# place to run dogs - fargo?



## jonnyboy (Apr 11, 2011)

I'm new to Fargo and am looking for a place to free run my hunting dogs. Where I lived in Iowa, we had an area set aside by the state as a "field trial" area where the state allowed different groups to run field trials, but it was also open to the public to run dogs anytime that there was not a trial going on. It was attached to a piece of public hunting land. Is there anything similar around Fargo?
If not, where do you typically go to get the dog some off-leash exercise? They walk just fine on a leash, but several times a week I try to get them out to free run for an hour or so and work on commands etc...
I'm willing to drive to find a good spot!

Thanks in advance for your help!


----------



## 94NDTA (May 28, 2005)

North Dakota Retriever Club has some nice grounds. It is $50 a year to join, but that is much cheaper than driving around to try and find public land. I would also like to know other places if anyone has any ideas.


----------



## Chaws (Oct 12, 2007)

http://ndrc.org

$50 a year and get involved with some people to train. Throw real birds and lots of land and water available. Our grounds are right between Dilworth and Glyndon off Hwy 10. We also hold hunt tests and field trials throughout the year to watch or even become involved in if you're interested in getting into the dog games.


----------



## jonnyboy (Apr 11, 2011)

Thanks guys for the responses!

The retriever club looks cool. I forgot to mention that I have pointing dogs (english setters). They aren't crazy dogs that need miles of open country.

Is membership limited to retrieving dogs only? Does the club offer upland training opportunities?


----------



## 94NDTA (May 28, 2005)

That would be a question for chaws, I don't know that. I would hope they would let you bring whatever as I have an 8 year old english setter I would like to bring out as well.


----------



## Chaws (Oct 12, 2007)

We actually have a partnership with the local NAVHDA group which is versatile dogs at the club. As long as you abide by the rules with regards to planting birds and picking them up and don't interfere with other training groups you're more than welcome to join.
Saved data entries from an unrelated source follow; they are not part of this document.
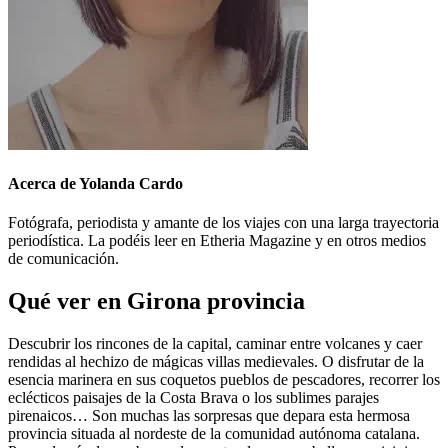
Acerca de Yolanda Cardo
Fotógrafa, periodista y amante de los viajes con una larga trayectoria
periodística. La podéis leer en Etheria Magazine y en otros medios
de comunicación.
Qué ver en Girona provincia
Descubrir los rincones de la capital, caminar entre volcanes y caer
rendidas al hechizo de mágicas villas medievales. O disfrutar de la
esencia marinera en sus coquetos pueblos de pescadores, recorrer los
eclécticos paisajes de la Costa Brava o los sublimes parajes
pirenaicos… Son muchas las sorpresas que depara esta hermosa
provincia situada al nordeste de la comunidad autónoma catalana.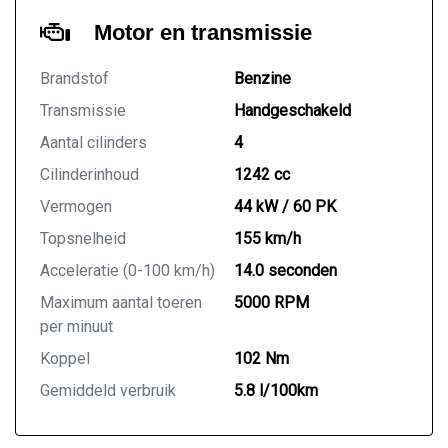
Motor en transmissie
Brandstof
Benzine
Transmissie
Handgeschakeld
Aantal cilinders
4
Cilinderinhoud
1242 cc
Vermogen
44 kW / 60 PK
Topsnelheid
155 km/h
Acceleratie (0-100 km/h)
14.0 seconden
Maximum aantal toeren
5000 RPM
per minuut
Koppel
102 Nm
Gemiddeld verbruik
5.8 l/100km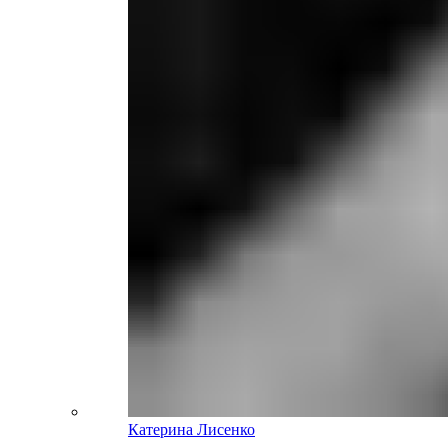
Катерина Лисенко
If you get involved with that group there are usually a couple guys out there throughout the week that you could partner with to purchase chuckars or pheasants to plant or even pigeons for working your dog on steadying point or backing.


----------



## jonnyboy (Apr 11, 2011)

Sounds great! I've emailed the "training director" from the Red River Valley NAVHDA group to see about their club. I'm planning on joining the NDRC, it will be a good place to meet some folks and have a spot to go. Who knows, with as many waterfowl as there are around here, maybe I'll end up adding a retriever to the mix as well! 
Unfortunately, my dogs are still back in Iowa with my wife! They will all be up here in about a month and we'll be looking to get out and get some exercise and train on some birds. If I hear something back from the NAVHDA group, I'll post the information here so that anyone else who is interested can know about it.


----------



## Chaws (Oct 12, 2007)

Good stuff! One guy that's very active in both clubs and is a really good guy is Mark Van Beek. His number is on their web site and he plays in both the NAVHDA and retriever games.


----------